Some critics claim these varied efforts confuse consumers. Binder said surveys show the opposite is true – consumers understand that different types of reviews exist, just as they know that different ratings systems for movies and cars will have different results.
But Binder added that too many existing health care rating systems are difficult to understand, rate everyone as average or fail to hone in on measures that matter to people. Binder said the federal government’s HospitalCompare.gov site is an example, with 90 percent of hospitals appearing at the “national average” for their death rate from stroke.
“I would strongly urge you not to go to any hospitals that are below average because it takes a lot to get there,” Binder said dryly.
Newer rating systems reflect purchasers’ expectations that ratings should be unbiased, reflect widespread variation in quality and allow people to seek information that is relevant to their needs.
Leapfrog’s Key Role in the Health Care World
Leapfrog’s ratings meet all three standards. Leapfrog asks health systems and hospitals to complete the voluntary Leapfrog Hospital Survey for each location where they provide care. The survey provides information about safety in five areas:
- Management practices that promote quality and safety
- Maternity care outcomes
- High-risk procedure outcomes, where the death rate at one hospital can be six times that of another.
- Hospital-acquired conditions
- Medication safety
Nationwide, hospitals’ voluntary participation is rising, with 1,750 hospitals participating to cover 60 percent of hospital beds. In Illinois, 49 percent of hospitals participate. But in Wisconsin and Iowa, participation is only 9 percent, which Binder described as “puzzling.”
Purchasers are finding ways to tie payment to Leapfrog data to encourage greater safety. In Maine, for example, purchasers waive the $250 deductible at hospitals that meet Leapfrog quality standards.
Leapfrog also produces Hospital Safety Scores, which use public measures to provide grades even in cases where hospitals fail to complete the voluntary survey.
“We don’t see why transparency should be voluntary when we’re spending so much money,” Binder said. The grades of “A” to “F” are available on The Alliance Find a Doctor website.
Consumers Care About Safety
Consumers react strongly when they learn that hospitals do not report their safety information. Binder noted that consumers were more upset by learning that a hospital didn’t report or didn’t know its safety information than by learning it had a higher rate of dangerous objects left in a patient following surgery; a higher rate of mortality; or a higher infection rate.
“Consumers will choose safer hospitals 97 percent of the time, regardless of cost,” Binder said.
Patient safety issues kill 250,000 people a year, a population that is equivalent to the city of Madison.
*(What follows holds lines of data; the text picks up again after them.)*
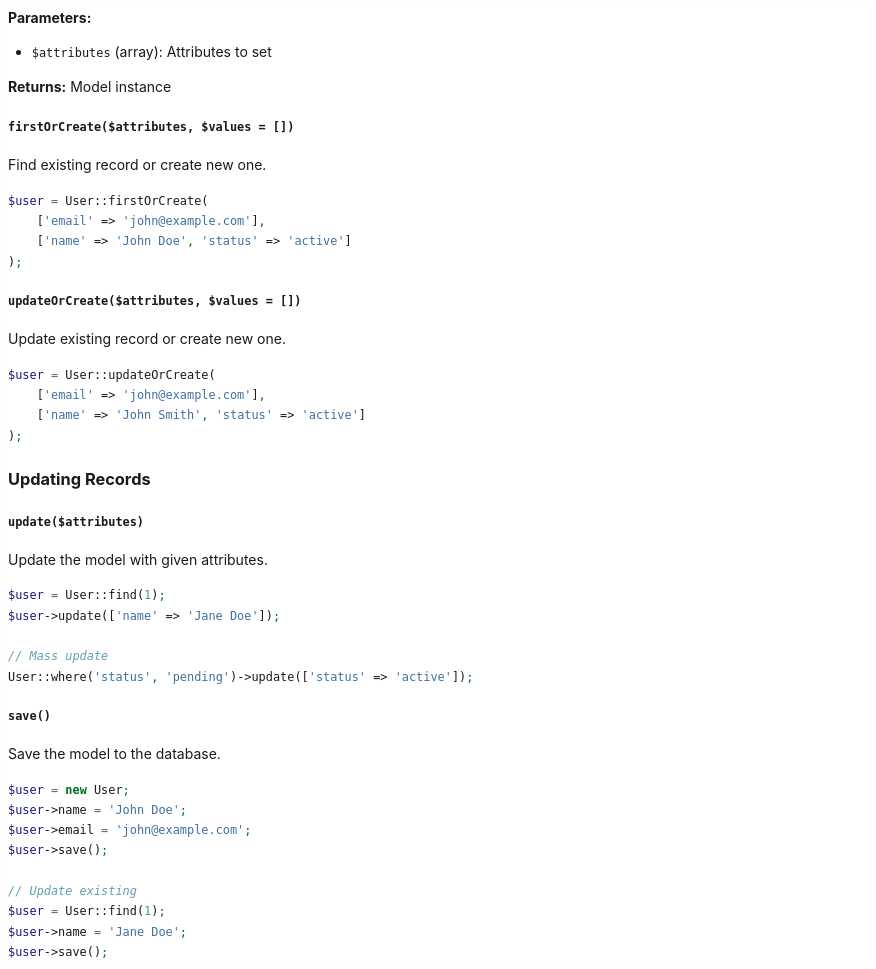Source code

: **Parameters:**

- `$attributes` (array): Attributes to set

**Returns:** Model instance

#### `firstOrCreate($attributes, $values = [])`

Find existing record or create new one.

```php
$user = User::firstOrCreate(
    ['email' => 'john@example.com'],
    ['name' => 'John Doe', 'status' => 'active']
);
```

#### `updateOrCreate($attributes, $values = [])`

Update existing record or create new one.

```php
$user = User::updateOrCreate(
    ['email' => 'john@example.com'],
    ['name' => 'John Smith', 'status' => 'active']
);
```

### Updating Records

#### `update($attributes)`

Update the model with given attributes.

```php
$user = User::find(1);
$user->update(['name' => 'Jane Doe']);

// Mass update
User::where('status', 'pending')->update(['status' => 'active']);
```

#### `save()`

Save the model to the database.

```php
$user = new User;
$user->name = 'John Doe';
$user->email = 'john@example.com';
$user->save();

// Update existing
$user = User::find(1);
$user->name = 'Jane Doe';
$user->save();
```
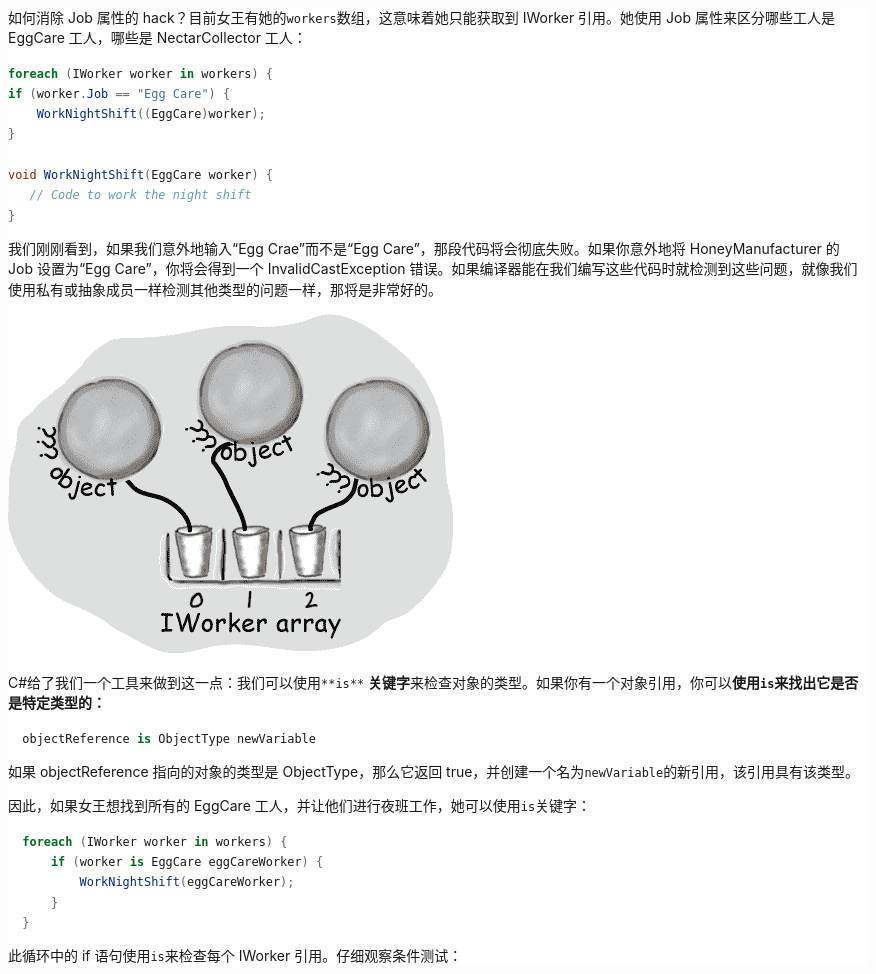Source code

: 如何消除 Job 属性的 hack？目前女王有她的`workers`数组，这意味着她只能获取到 IWorker 引用。她使用 Job 属性来区分哪些工人是 EggCare 工人，哪些是 NectarCollector 工人：

```cs
foreach (IWorker worker in workers) {
if (worker.Job == "Egg Care") {
    WorkNightShift((EggCare)worker);
}

void WorkNightShift(EggCare worker) {
   // Code to work the night shift
}
```

我们刚刚看到，如果我们意外地输入“Egg Crae”而不是“Egg Care”，那段代码将会彻底失败。如果你意外地将 HoneyManufacturer 的 Job 设置为“Egg Care”，你将会得到一个 InvalidCastException 错误。如果编译器能在我们编写这些代码时就检测到这些问题，就像我们使用私有或抽象成员一样检测其他类型的问题一样，那将是非常好的。

![图片](img/375fig01.png)

C#给了我们一个工具来做到这一点：我们可以使用`**is**` **关键字**来检查对象的类型。如果你有一个对象引用，你可以**使用`is`来找出它是否是特定类型的：**

```cs
  objectReference is ObjectType newVariable
```

如果 objectReference 指向的对象的类型是 ObjectType，那么它返回 true，并创建一个名为`newVariable`的新引用，该引用具有该类型。

因此，如果女王想找到所有的 EggCare 工人，并让他们进行夜班工作，她可以使用`is`关键字：

```cs
  foreach (IWorker worker in workers) {
      if (worker is EggCare eggCareWorker) {
          WorkNightShift(eggCareWorker);
      }
  }
```

此循环中的 if 语句使用`is`来检查每个 IWorker 引用。仔细观察条件测试：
These issues also significantly increase the cost of health care benefits.
“How many good jobs weren’t created because these employers had to pay for surgical site infections?” Binder asked.
Yet employers and other groups have proven that concerted efforts to improve safety can lead to significant, lifesaving progress. An example is the nationwide effort to reduce early elective deliveries, which represent births that are induced or done by cesarean section after 37 weeks of pregnancy but before 39 weeks. Early elective deliveries are linked to a wide range of health problems for the infant.
Leapfrog reporting helped “galvanize” the efforts of many different groups and individuals that worked to reduce the rate of early elective deliveries from a national average of 17 percent in 2010 to 2.8 percent today.
“That achievement means hundreds of thousands of babies did not end up in the Neonatal Intensive Care Unit (NICU) in the U.S.,” Binder said. Employers can help Leapfrog use the transparency movement to have the same impact in other areas.